_Texte fourni:_
A l’occasion de la Journée mondiale de la femme, le mardi 8 mars 2017, CIO MAG a décidé de mettre à l’honneur les femmes de l’écosystème numérique africain. Ministres en charge de l’économie numérique, dirigeantes de grandes entreprises et entrepreneuses innovantes.
En tête des priorités de la présidente Saloua cette année : la mise en œuvre de la Stratégie Maroc Digital 2020. Un chantier ambitieux pour une femme passionnée des technologies de l’information, chantre de la vie associative et mère attentionnée. Décryptage d’une vie partagée en trois.
(CIO Mag) – Hôtel King Fahd Palace, la pointe des Almadies, à Dakar, mardi 21 février 2017. Saloua Karkri-Belkziz participe au Salon international des professionnels de l’économie numérique (Sipen) qui dure deux jours. Jeudi 23 février, elle s’envole pour la Côte d’Ivoire, et prend ses quartiers au Sofitel Abidjan hôtel Ivoire. Au programme de cette mission préparatoire à la visite officielle de sa Majesté le Roi Mohammed VI : une réunion du Groupe d’impulsion économique Maroc-Côte d’Ivoire (Giemci) ; la visite de quelques bâtiments pour choisir celui qui abritera le futur Technocentre d’Abidjan (une réplique du Technopark Casablanca) ; ainsi que la signature d’accords et de mémorandums sous l’égide du Souverain et du Président Ouattara.

_Données sources:_
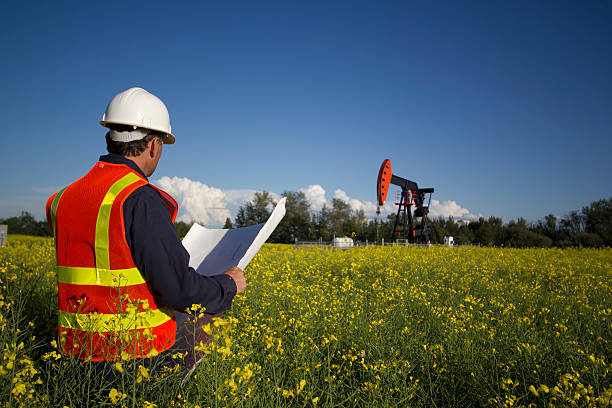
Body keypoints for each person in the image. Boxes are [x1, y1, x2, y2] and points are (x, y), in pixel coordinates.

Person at [45, 87, 246, 371]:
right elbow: (176, 290)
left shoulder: (62, 198)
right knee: (206, 324)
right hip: (134, 360)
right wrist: (227, 286)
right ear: (154, 145)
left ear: (109, 137)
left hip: (73, 353)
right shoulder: (139, 198)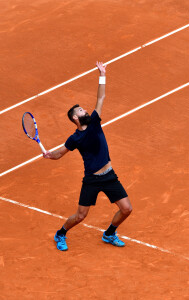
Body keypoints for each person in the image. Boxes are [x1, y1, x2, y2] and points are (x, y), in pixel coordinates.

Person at [43, 61, 132, 251]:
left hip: (109, 176)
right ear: (75, 118)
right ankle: (61, 233)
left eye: (83, 109)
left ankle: (109, 234)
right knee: (81, 216)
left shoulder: (95, 123)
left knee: (126, 209)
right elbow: (60, 153)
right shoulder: (74, 138)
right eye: (81, 110)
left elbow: (101, 98)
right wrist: (49, 155)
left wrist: (102, 75)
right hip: (91, 180)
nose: (85, 111)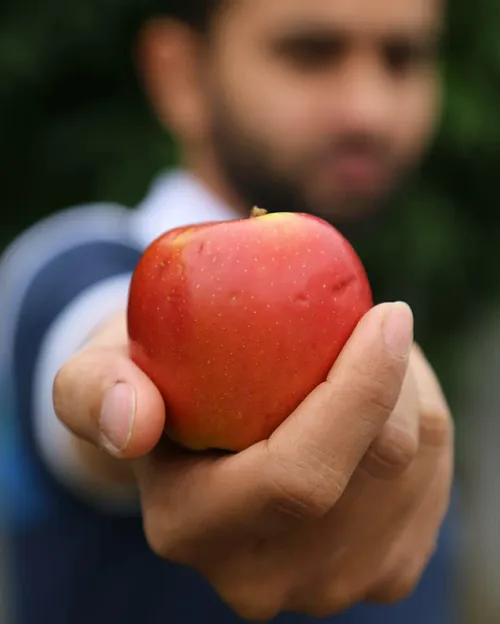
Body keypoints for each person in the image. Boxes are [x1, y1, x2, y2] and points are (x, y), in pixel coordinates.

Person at [0, 0, 456, 622]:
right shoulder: (80, 260)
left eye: (403, 58)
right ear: (179, 75)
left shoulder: (357, 298)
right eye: (310, 52)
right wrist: (130, 400)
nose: (369, 110)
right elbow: (88, 340)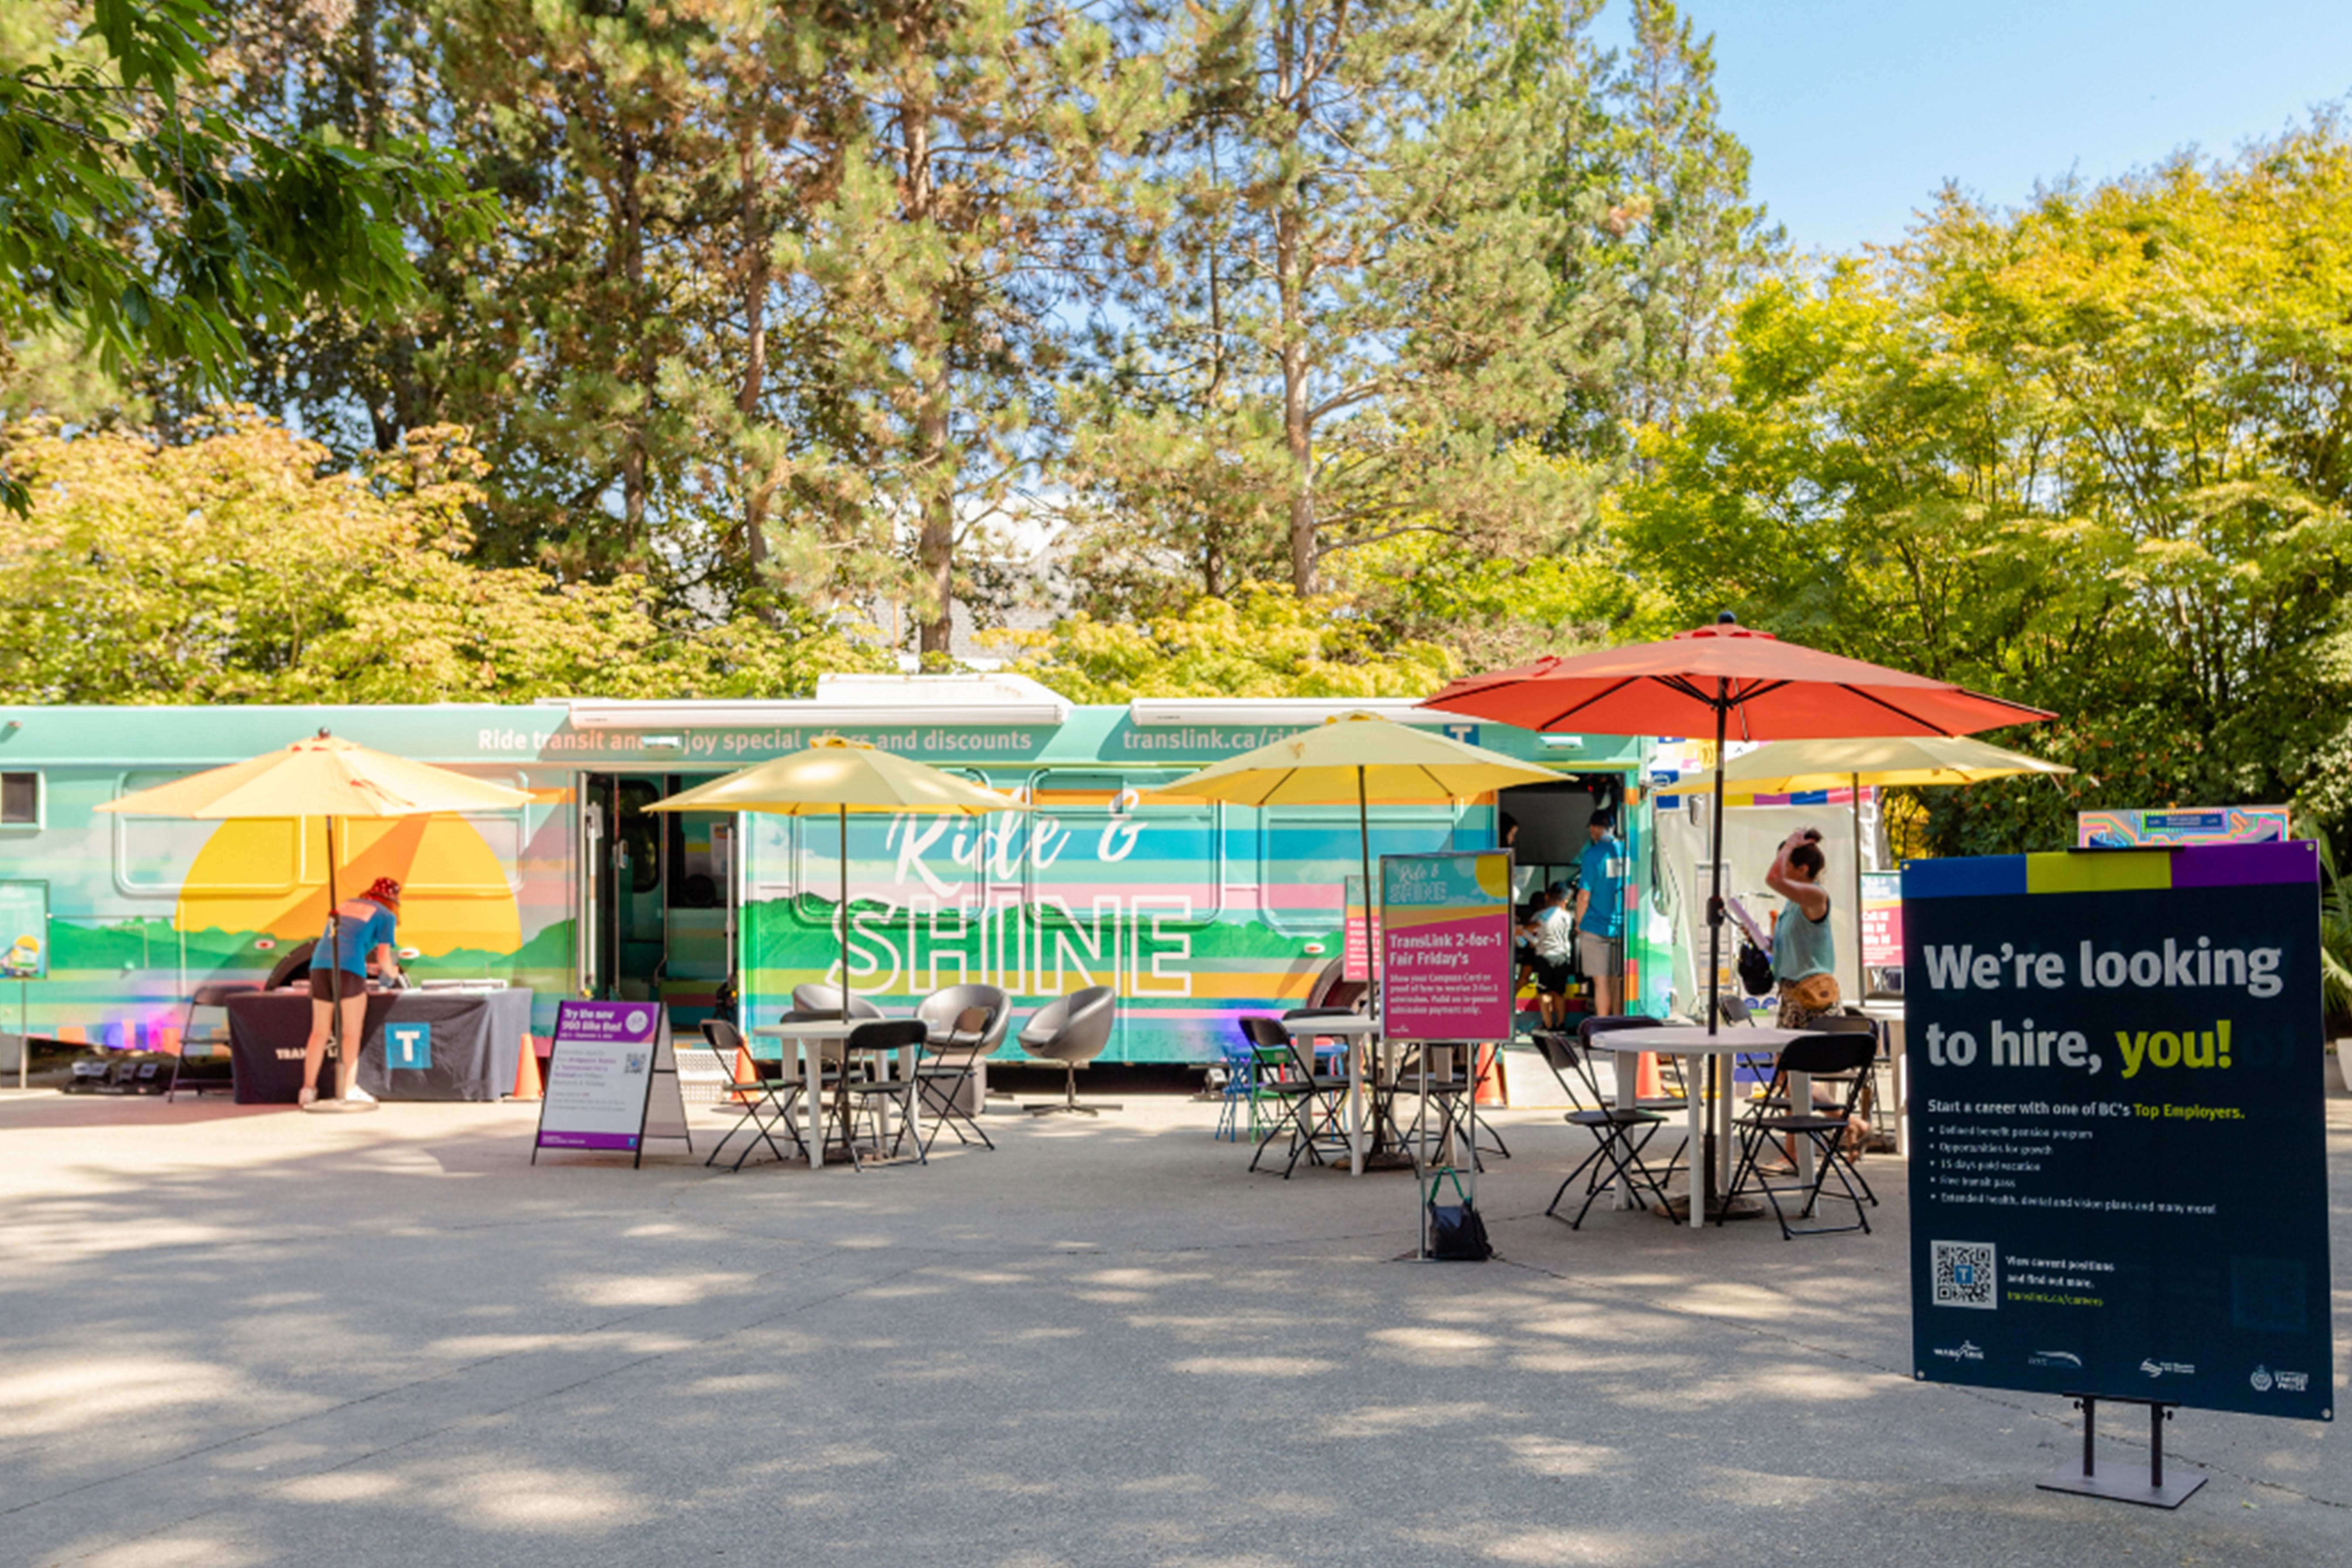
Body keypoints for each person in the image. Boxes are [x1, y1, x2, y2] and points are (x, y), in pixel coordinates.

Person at [300, 876, 404, 1108]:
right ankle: (348, 1089)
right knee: (351, 1033)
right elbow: (383, 957)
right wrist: (394, 973)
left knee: (319, 1031)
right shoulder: (387, 916)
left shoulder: (345, 905)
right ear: (394, 900)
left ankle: (308, 1090)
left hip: (319, 966)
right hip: (350, 969)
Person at [1765, 830, 1838, 1028]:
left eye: (1783, 862)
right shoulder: (1792, 905)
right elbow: (1794, 948)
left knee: (1798, 1057)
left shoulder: (1816, 896)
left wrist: (1789, 846)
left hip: (1812, 997)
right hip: (1791, 996)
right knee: (1784, 1057)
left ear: (1802, 869)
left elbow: (1773, 879)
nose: (1778, 867)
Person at [1573, 807, 1625, 1018]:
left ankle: (1604, 1026)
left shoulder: (1592, 855)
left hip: (1595, 925)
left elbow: (1584, 895)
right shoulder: (1625, 851)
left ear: (1595, 829)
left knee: (1600, 980)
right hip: (1622, 926)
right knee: (1617, 978)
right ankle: (1620, 1025)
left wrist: (1579, 922)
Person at [1531, 882, 1577, 1029]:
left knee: (1544, 993)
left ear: (1547, 896)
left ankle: (1548, 1024)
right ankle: (1561, 1023)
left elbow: (1533, 939)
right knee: (1559, 993)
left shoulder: (1539, 916)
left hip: (1544, 957)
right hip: (1563, 957)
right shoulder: (1568, 917)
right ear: (1564, 900)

_Activité A:_ Recopiez mot pour mot le passage du texte sur Saloua Karkri-Belkziz, de « (CIO Mag) – » à « du Président Ouattara. ».
_Activité B:_ Relevez toutes les dates comportant un jour et un mois qui figurent dans le texte sur Saloua Karkri-Belkziz.
_Activité C:_ Rédigez la suite du texte sur Saloua Karkri-Belkziz, à partir de sa dernière phrase.

_Réponse A:_
(CIO Mag) – Hôtel King Fahd Palace, la pointe des Almadies, à Dakar, mardi 21 février 2017. Saloua Karkri-Belkziz participe au Salon international des professionnels de l’économie numérique (Sipen) qui dure deux jours. Jeudi 23 février, elle s’envole pour la Côte d’Ivoire, et prend ses quartiers au Sofitel Abidjan hôtel Ivoire. Au programme de cette mission préparatoire à la visite officielle de sa Majesté le Roi Mohammed VI : une réunion du Groupe d’impulsion économique Maroc-Côte d’Ivoire (Giemci) ; la visite de quelques bâtiments pour choisir celui qui abritera le futur Technocentre d’Abidjan (une réplique du Technopark Casablanca) ; ainsi que la signature d’accords et de mémorandums sous l’égide du Souverain et du Président Ouattara.

_Réponse B:_
- le mardi 8 mars 2017
- mardi 21 février 2017
- jeudi 23 février

_Réponse C:_
L’agenda de Mme Belkziz s’annonce plus que chargé. Malgré cela, la présidente de la Fédération marocaine des technologies de l’information, des télécommunications et de l’offshoring (Apebi) et PDG de GFI Maroc accepte de nous accorder un entretien. Dans la matinée du vendredi 24 février, il est 9 heures passées de quelques minutes quand nous prenons place dans l’un des restaurants du Sofitel. Entre viennoiseries et café, nous évoquons le leadership de la gente féminine dans l’essor d’un écosystème numérique viable en Afrique. Calmement, la présidente de l’Apebi fait observer que l’absence des femmes dans les hautes sphères de décisions économiques se constate malheureusement dans l’ensemble des secteurs d’activité, pas seulement dans le numérique. En cause ? Des facteurs sociologiques.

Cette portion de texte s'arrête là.